State jobless rate dips to 7%, but work force is shrinking
Posted: December 22, 2012 at 2:09 a.m.
LITTLE ROCK Arkansas’ unemployment rate fell to 7 percent in November from 7.2 percent in October, the U.S. Bureau of Labor Statistics said Friday.
The rate has bounced up and down this year but has remained below 8 percent since November 2011. The drop is well within the bureau’s margin of error of 0.9 percentage point, so it remains statistically unchanged.
The nation’s unemployment rate was 7.7 percent in November.
Arkansas’ civilian labor force continued to decline, according to the report. There were 1,363,400 Arkansans in the labor force last month, a combination of those employed and those seeking work. That’s 12,400 fewer than in November 2011 and 8,700 fewer than in October.
For the past six months, the labor force has dropped in size when compared with the previous month. There were 27,000 fewer people in the labor force in November than in May.
It’s impossible to know why the civilian labor force is shrinking, but the most likely answer is that people get discouraged about looking for jobs and give up, said Greg Kaza, executive director of the Arkansas Policy Foundation.
Discouraged job seekers dropping out is the primary reason for declines in the civilian labor force nationally, Kaza said.
Other plausible reasons for the drop are Arkansans who decide to return to school if they can’t find jobs or who take early retirement, said Michael Pakko, chief economist at the Institute for Economic Advancement at the University of Arkansas at Little Rock.

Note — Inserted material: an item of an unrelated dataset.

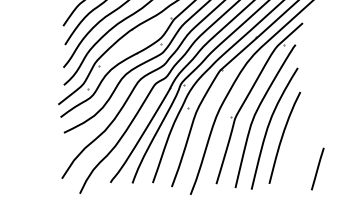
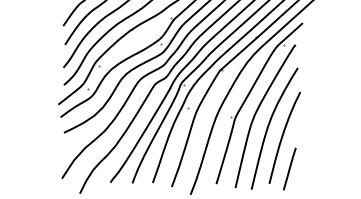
line at (317, 168) position: (317, 168) -> (289, 168)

Arkansas’ civilian labor force has not been healthy at any point since the recession ended in June 2009, said John Shelnutt, administrator for economic analysis and tax research for the state’s Department of Finance and Administration.
November’s decline in the labor force is not encouraging, said Kathy Deck, director of the Center for Business and Economic Research at the University of Arkansas at Fayetteville.
“You certainly like to see the unemployment rate continue to drop, but it would be better if employment was increasing rather than seeing the labor force number be a little weak,” Deck said.
Most of the state’s employment growth is in Northwest Arkansas, Deck said.
“The rest of the state is roughly canceling itself out,”Deck said. “Central Arkansas is a little positive. Fort Smith is a little bit negative. Of course, we want to see Northwest Arkansas get back on track, but we really want to see broad-based growth across the state.”
Pakko said he expects the annual revision of employment data that is released every March to show more positive results for the state. On the basis of some currently available regional statistics, Pakko said, he expects the March revision to show that Arkansas has about 13,000 more jobs than the November report indicates.
Six employment sectors in Arkansas showed job increases in November compared with November 2011, led by the trade, transportation and utilities sector with 6,900 more jobs, Friday’s report said. The sector also includes retail and wholesale trade jobs.
Five sectors reported declines in the number of jobs in November compared with November 2011. The biggest decline came in construction, where 3,700 jobs were lost compared with the previous year.
A federal economic report also released Friday included some encouraging construction data.
Home builders in south Arkansas are at the highest level of confidence of any time in the past six years, according to the Federal Reserve Bank of St. Louis’ quarterly report on the economic conditions in Arkansas. The report, released Friday, also said housing construction in Arkansas is “outpacing last year’s activity,” but it has not been on pace this year with home construction nationally.
Arkansas was one of 45 states that saw unemployment rates drop in November. But Arkansas also was one of 20 states to report a one-month decline in the number of nonfarm payroll jobs. There were 1,100 fewer nonfarm payroll jobs in Arkansas in November compared with October, but there were 9,500 more jobs in November compared with November 2011.
Nevada continued to report the highest unemployment rate in the country at 10.8 percent, followed by Rhode Island at 10.4 percent; California at 9.8 percent; New Jersey at 9.6 percent; and North Carolina at 9.1 percent.
North Dakota again had the lowest unemployment rate at 3.1 percent last month, followed by Nebraska at 4.4 percent; South Dakota at 4.4 percent; Iowa at 4.9 percent; and Utah and Wyoming, tied at 5.1 percent.